Rubriche

Un altro ritmo

Ri-mediamo La rubrica settimanale di Vincenzo Vita

Pubblicato quasi 10 anni faEdizione del 7 gennaio 2015

La politica italiana si è fatta sempre più cerimoniale (gli avvenimenti montati secondo logiche e ritmi da situazione «eccezionale»), per riprendere un tema caro ai sociologi Katz e Dayan. I quali sottolineano quanto tutto ciò sia una modalità di soddisfazione e – pure – di controllo della società. Quest’ultima tende a preferire – non tutta, ovviamente – «una politica emotiva al dialogo e al dibattito» (1992): una politica, cioè, deviata e distorta dai grandi eventi mediatici.
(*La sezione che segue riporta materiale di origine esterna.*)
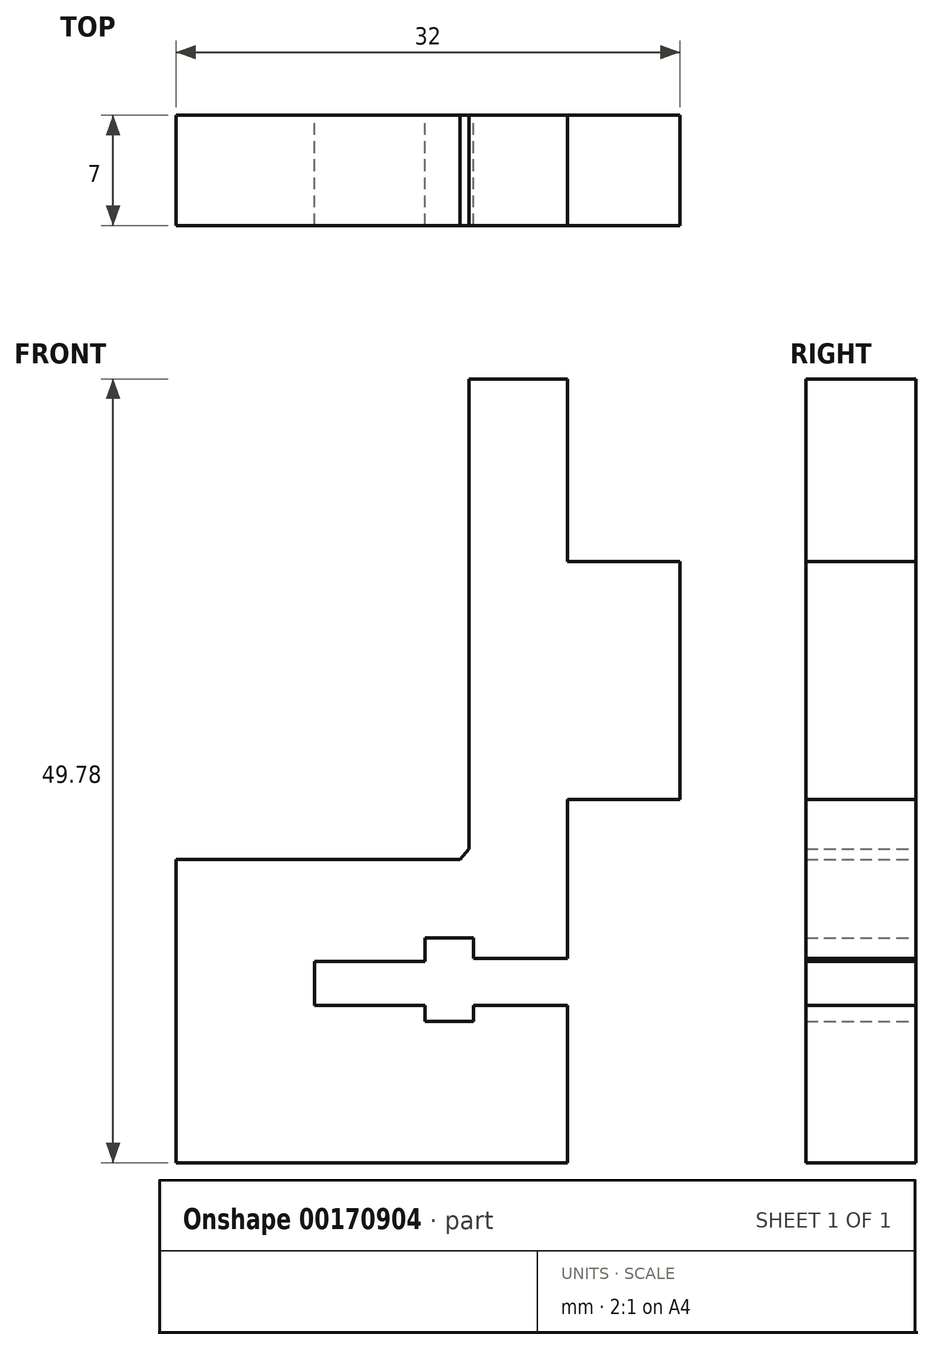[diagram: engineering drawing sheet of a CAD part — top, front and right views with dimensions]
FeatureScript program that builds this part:
annotation { "Feature Type Name" : "Feature", "Feature Type Description" : "" }
export const myFeature = defineFeature(function(context is Context, id is Id, definition is map)
    precondition{}
    {
        {
            var Q0;
            Q0=qCreatedBy(makeId("Front.planeOp"),FACE);
            var sketch = newSketch(context, id + "F0", { "sketchPlane" : qUnion([Q0])});
            skLineSegment(sketch, "E0", {"start": v(-14.56, 55.95) * mm, "end": v(-8.3, 55.95) * mm});
            skLineSegment(sketch, "E1", {"start": v(-8.3, 55.95) * mm, "end": v(-8.3, 44.35) * mm});
            skLineSegment(sketch, "E2", {"start": v(-8.3, 44.35) * mm, "end": v(-1.16, 44.35) * mm});
            skLineSegment(sketch, "E3", {"start": v(-1.16, 44.35) * mm, "end": v(-1.16, 29.25) * mm});
            skLineSegment(sketch, "E4", {"start": v(-1.16, 29.25) * mm, "end": v(-8.3, 29.25) * mm});
            skLineSegment(sketch, "E5", {"start": v(-8.3, 29.25) * mm, "end": v(-8.3, 19.15) * mm});
            skLineSegment(sketch, "E6", {"start": v(-8.3, 19.15) * mm, "end": v(-14.26, 19.15) * mm});
            skLineSegment(sketch, "E7", {"start": v(-14.26, 19.15) * mm, "end": v(-14.26, 20.44) * mm});
            skLineSegment(sketch, "E8", {"start": v(-14.26, 20.44) * mm, "end": v(-17.36, 20.44) * mm});
            skLineSegment(sketch, "E9", {"start": v(-17.36, 20.44) * mm, "end": v(-17.36, 18.95) * mm});
            skLineSegment(sketch, "E10", {"start": v(-17.36, 18.95) * mm, "end": v(-24.36, 18.95) * mm});
            skLineSegment(sketch, "E11", {"start": v(-24.36, 18.95) * mm, "end": v(-24.36, 16.15) * mm});
            skLineSegment(sketch, "E12", {"start": v(-24.36, 16.15) * mm, "end": v(-17.36, 16.15) * mm});
            skLineSegment(sketch, "E13", {"start": v(-17.36, 16.15) * mm, "end": v(-17.36, 15.15) * mm});
            skLineSegment(sketch, "E14", {"start": v(-17.36, 15.15) * mm, "end": v(-14.26, 15.15) * mm});
            skLineSegment(sketch, "E15", {"start": v(-14.26, 15.15) * mm, "end": v(-14.26, 16.15) * mm});
            skLineSegment(sketch, "E16", {"start": v(-14.26, 16.15) * mm, "end": v(-8.3, 16.15) * mm});
            skLineSegment(sketch, "E17", {"start": v(-8.3, 16.15) * mm, "end": v(-8.3, 6.17) * mm});
            skLineSegment(sketch, "E18", {"start": v(-8.3, 6.17) * mm, "end": v(-33.16, 6.17) * mm});
            skLineSegment(sketch, "E19", {"start": v(-33.16, 6.17) * mm, "end": v(-33.16, 25.44) * mm});
            skLineSegment(sketch, "E20", {"start": v(-33.16, 25.44) * mm, "end": v(-15.14, 25.44) * mm});
            skLineSegment(sketch, "E21", {"start": v(-14.56, 26.1) * mm, "end": v(-14.56, 55.95) * mm});
            skLineSegment(sketch, "E22", {"start": v(-15.14, 25.44) * mm, "end": v(-14.56, 26.1) * mm});
            skLineSegment(sketch, "E23", {"start": v(-25.72, 17.55) * mm, "end": v(-3.73, 17.55) * mm, "construction": true});
            skSolve(sketch);
        }
        {
            var Q0;
            Q0=makeQuery(id+"F0.imprint","IMPRINT",FACE,{"disambiguationData":[TD([[makeQuery(id+"F0.imprint","IMPRINT",EDGE,{"derivedFrom":sQuery(id+"F0.wireOp",EDGE,"E0")}),-1.0]])]});
            extrude(context, id + "F1", {"entities" : qUnion([Q0]), "depth" : 7 * mm});
        }
    });
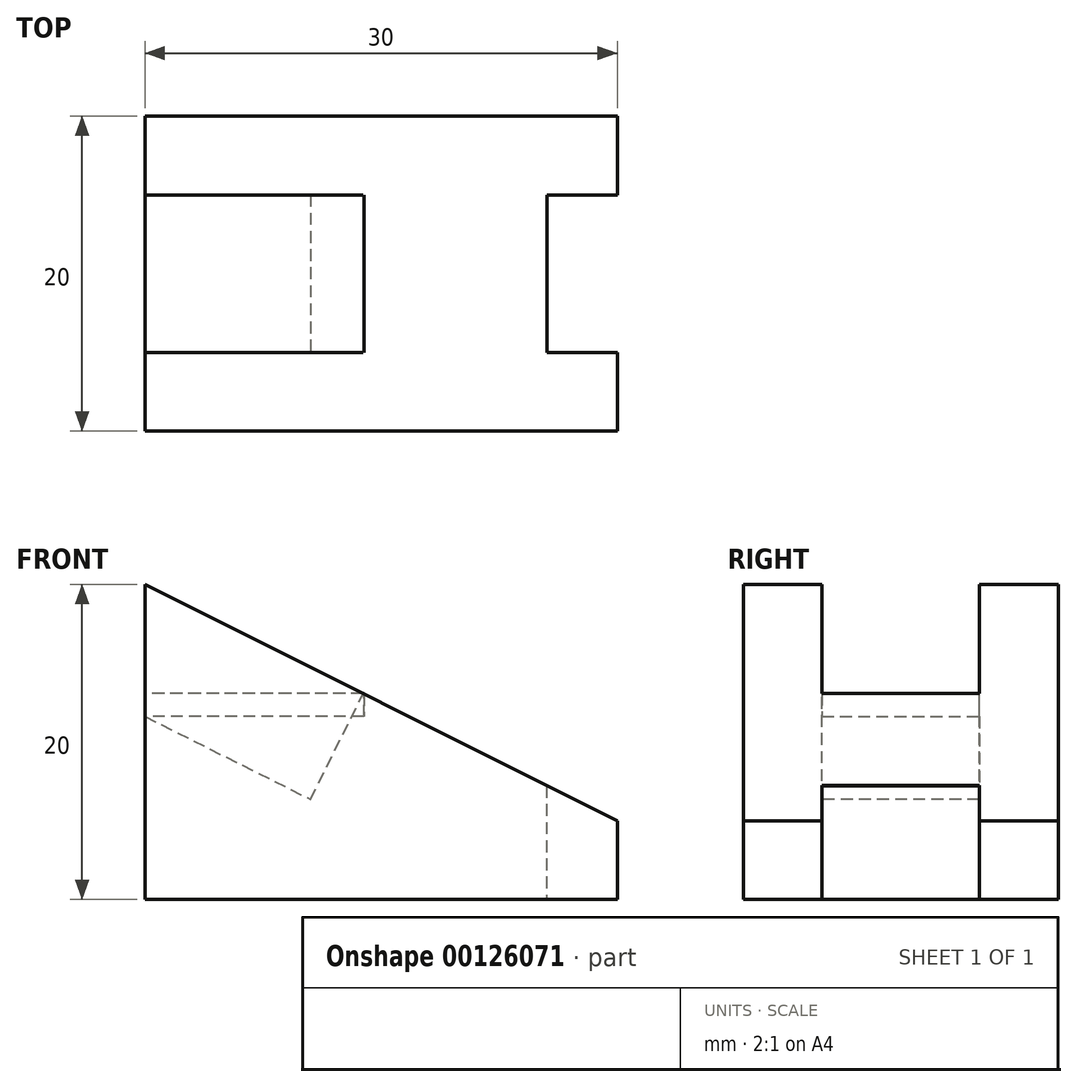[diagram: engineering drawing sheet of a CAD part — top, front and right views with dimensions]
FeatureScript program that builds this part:
annotation { "Feature Type Name" : "Feature", "Feature Type Description" : "" }
export const myFeature = defineFeature(function(context is Context, id is Id, definition is map)
    precondition{}
    {
        {
            var Q0;
            Q0=qCreatedBy(makeId("Front.planeOp"),FACE);
            var sketch = newSketch(context, id + "F0", { "sketchPlane" : qUnion([Q0])});
            skLineSegment(sketch, "E0", {"start": v(0, 0) * mm, "end": v(0, 20) * mm});
            skLineSegment(sketch, "E1", {"start": v(0, 20) * mm, "end": v(30, 5) * mm});
            skLineSegment(sketch, "E2", {"start": v(30, 5) * mm, "end": v(30, 0) * mm});
            skLineSegment(sketch, "E3", {"start": v(30, 0) * mm, "end": v(0, 0) * mm});
            skSolve(sketch);
        }
        {
            var Q0;
            Q0=makeQuery(id+"F0.imprint","IMPRINT",FACE,{"disambiguationData":[TD([[makeQuery(id+"F0.imprint","IMPRINT",EDGE,{"derivedFrom":sQuery(id+"F0.wireOp",EDGE,"E0")}),-1.0]])]});
            extrude(context, id + "F1", {"entities" : qUnion([Q0]), "depth" : 20 * mm});
        }
        {
            var Q0;
            Q0=makeQuery(id+"F1.opExtrude","SWEPT_FACE",FACE,{"disambiguationData":[OSD([sQuery(id+"F0.wireOp",EDGE,"E2")])]});
            var sketch = newSketch(context, id + "F2", { "sketchPlane" : qUnion([Q0])});
            skLineSegment(sketch, "E4", {"start": v(-15, 5) * mm, "end": v(-15, 0) * mm});
            skLineSegment(sketch, "E5", {"start": v(-15, 0) * mm, "end": v(-5, 0) * mm});
            skLineSegment(sketch, "E6", {"start": v(-5, 0) * mm, "end": v(-5, 5) * mm});
            skLineSegment(sketch, "E7", {"start": v(-5, 5) * mm, "end": v(-15, 5) * mm});
            skSolve(sketch);
        }
        {
            var Q0;
            Q0=makeQuery(id+"F2.imprint","IMPRINT",FACE,{"disambiguationData":[TD([[makeQuery(id+"F2.imprint","IMPRINT",EDGE,{"derivedFrom":sQuery(id+"F2.wireOp",EDGE,"E4")}),1.0]])]});
            extrude(context, id + "F3", {"entities" : qUnion([Q0]), "operationType" : NewBodyOperationType.REMOVE, "oppositeDirection" : true, "depth" : 5 * mm});
        }
        {
            var Q0;
            Q0=makeQuery(id+"F1.opExtrude","SWEPT_FACE",FACE,{"disambiguationData":[OSD([sQuery(id+"F0.wireOp",EDGE,"E1")])]});
            var sketch = newSketch(context, id + "F4", { "sketchPlane" : qUnion([Q0])});
            skLineSegment(sketch, "E8", {"start": v(24.6, -5) * mm, "end": v(19.6, -5) * mm});
            skLineSegment(sketch, "E9", {"start": v(19.6, -5) * mm, "end": v(19.6, -15) * mm});
            skLineSegment(sketch, "E10", {"start": v(19.6, -15) * mm, "end": v(24.6, -15) * mm});
            skLineSegment(sketch, "E11", {"start": v(24.6, -15) * mm, "end": v(24.6, -5) * mm});
            skSolve(sketch);
        }
        {
            var Q0;
            Q0 = qSketchRegion(id + "F4", true);
            extrude(context, id + "F5", {"entities" : qUnion([Q0]), "operationType" : NewBodyOperationType.REMOVE, "oppositeDirection" : true, "depth" : 15 * mm});
        }
        {
            var Q0;
            Q0=makeQuery(id+"F1.opExtrude","SWEPT_FACE",FACE,{"disambiguationData":[OSD([sQuery(id+"F0.wireOp",EDGE,"E1")])]});
            var sketch = newSketch(context, id + "F6", { "sketchPlane" : qUnion([Q0])});
            skLineSegment(sketch, "E12", {"start": v(-8.94, -5) * mm, "end": v(6.56, -5) * mm});
            skLineSegment(sketch, "E13", {"start": v(6.56, -5) * mm, "end": v(6.56, -15) * mm});
            skLineSegment(sketch, "E14", {"start": v(6.56, -15) * mm, "end": v(-8.94, -15) * mm});
            skLineSegment(sketch, "E15", {"start": v(-8.94, -15) * mm, "end": v(-8.94, -5) * mm});
            skSolve(sketch);
        }
        {
            var Q0;
            Q0=makeQuery(id+"F6.imprint","IMPRINT",FACE,{"disambiguationData":[TD([[makeQuery(id+"F6.imprint","IMPRINT",EDGE,{"derivedFrom":sQuery(id+"F6.wireOp",EDGE,"E12")}),-1.0]])]});
            extrude(context, id + "F7", {"entities" : qUnion([Q0]), "operationType" : NewBodyOperationType.REMOVE, "oppositeDirection" : true, "depth" : 7.5 * mm});
        }
        {
            var Q0;
            Q0=makeQuery(id+"F1.opExtrude","SWEPT_FACE",FACE,{"disambiguationData":[OSD([sQuery(id+"F0.wireOp",EDGE,"E3")])]});
            var sketch = newSketch(context, id + "F8", { "sketchPlane" : qUnion([Q0])});
            skLineSegment(sketch, "E16", {"start": v(21.9, 15) * mm, "end": v(21.9, 5) * mm});
            skLineSegment(sketch, "E17", {"start": v(21.9, 5) * mm, "end": v(25.51, 5) * mm});
            skLineSegment(sketch, "E18", {"start": v(25.51, 5) * mm, "end": v(25.51, 15) * mm});
            skLineSegment(sketch, "E19", {"start": v(25.51, 15) * mm, "end": v(21.9, 15) * mm});
            skSolve(sketch);
        }
        {
            var Q0;
            Q0 = qSketchRegion(id + "F8", true);
            extrude(context, id + "F9", {"entities" : qUnion([Q0]), "operationType" : NewBodyOperationType.ADD, "oppositeDirection" : true, "depth" : 7.2 * mm});
        }
        {
            var Q0;
            Q0=makeQuery(id+"F1.opExtrude","SWEPT_FACE",FACE,{"disambiguationData":[OSD([sQuery(id+"F0.wireOp",EDGE,"E0")])]});
            var sketch = newSketch(context, id + "F10", { "sketchPlane" : qUnion([Q0])});
            skLineSegment(sketch, "E20", {"start": v(5, 11.61) * mm, "end": v(5, 13.08) * mm});
            skLineSegment(sketch, "E21", {"start": v(5, 13.08) * mm, "end": v(15, 13.08) * mm});
            skLineSegment(sketch, "E22", {"start": v(15, 13.08) * mm, "end": v(15, 11.61) * mm});
            skLineSegment(sketch, "E23", {"start": v(15, 11.61) * mm, "end": v(5, 11.61) * mm});
            skSolve(sketch);
        }
        {
            var Q0;
            Q0=makeQuery(id+"F10.imprint","IMPRINT",FACE,{"disambiguationData":[TD([[makeQuery(id+"F10.imprint","IMPRINT",EDGE,{"derivedFrom":sQuery(id+"F10.wireOp",EDGE,"E20")}),-1.0]])]});
            extrude(context, id + "F11", {"entities" : qUnion([Q0]), "oppositeDirection" : true, "depth" : 13.9 * mm});
        }
    });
Dalla vicenda dell’omicidio del giovane Loris, al naufragio del traghetto «Norman Atlantic», al tormentone sull’assenteismo dei vigili di Roma, alla guerriglia psicologica anti-Tsipras in vista delle elezioni in Grecia, il «main stream» dell’informazione corre sui consolidati binari della logica sopra evocata. Cui non sfugge il rullo compressore mediatico di Palazzo Chigi.

Al di là della prevalenza quantitativa, a costituire una rottura qualitativa è la trasformazione del flusso informativo in un mosaico narrativo, di cui la cronaca (meglio nera, naturalmente) e la politica – personalistica e romanzata – sono le sequenze privilegiate, sorreggendosi a vicenda. A scapito delle «hard news», le notizie in senso stretto, quelle affrontate dal giornalismo «cane da guardia», il cui territorio è costretto nei recinti delle apposite rubriche (da Report in poi), salvo eccezioni. E su cui piovono censure e querele.

Due modelli per due tipologie di fruizione: generalista e anziana l’audience dei telegiornali, di maggiore scambio generazionale i luoghi dell’approfondimento critico. Monomediatica l’una, multipiattaforma l’altra. La «mediamorfosi», ben descritta anni fa dallo studioso Roger Fidler (1997). Anche di questo dovrebbe occuparsi l’annunciato piano di riordino dei telegiornali da parte della direzione generale della Rai, piuttosto che badare al mero accorpamento delle testate.

Insomma, è in corso una «controrivoluzione» silenziosa e silenziata, parte integrante della tendenza a depotenziare le rappresentanze del corpo sociale, nonché a indebolire strutturalmente (e non solo episodicamente) l’autonomia e l’indipendenza dell’ex Quarto Potere. Un sistema politico prepotente, ma impotente rispetto alla vera immanenza della stagione tecnologica – l’immensa circolazione deregolata dei dati e dei metadati – si appaga con il controllo della tradizionale cittadella mediale, lasciando il grosso ai vari Google, Yahoo, Amazon , e così via. O all’immarcescibile Murdoch.

«Tutto sbagliato, tutto da rifare», diceva Bartali. Appunto. Perché non togliere, allora, ogni dubbio sulla voracità del «patto del Nazareno» abrogando la legge Gasparri – la sbiadita bandiera dell’occupazione dell’etere da parte dei cavalieri dell’ex Cavaliere – e introducendo il tema del conflitto di interessi (due semplici articoli: sulle cause di ineleggibilità e sulle eventuali incompatibilità, Berlusconi e non solo) nella annunciata legge elettorale? Sarebbe il minimo indispensabile dopo la crisi di credibilità di un governo pesantemente segnato dall’incidente del comma-vergogna inserito nel decreto fiscale, che fa pensare alla stangata raccontata da «Regalo di Natale» di Pupi Avati. E, sempre per stare nel cinema, il cosiddetto errore-sanatoria (pro Berlusconi e pro altri ricchi) evoca gli scenari inquietanti descritti da Joseph Losey negli anni sessanta in «Accident», dove si spiega che un incidente non è poi come sembra e i «buoni» non sono così buoni. L’obbligo della verità vale sempre, a maggior ragione per chi maneggia il potere.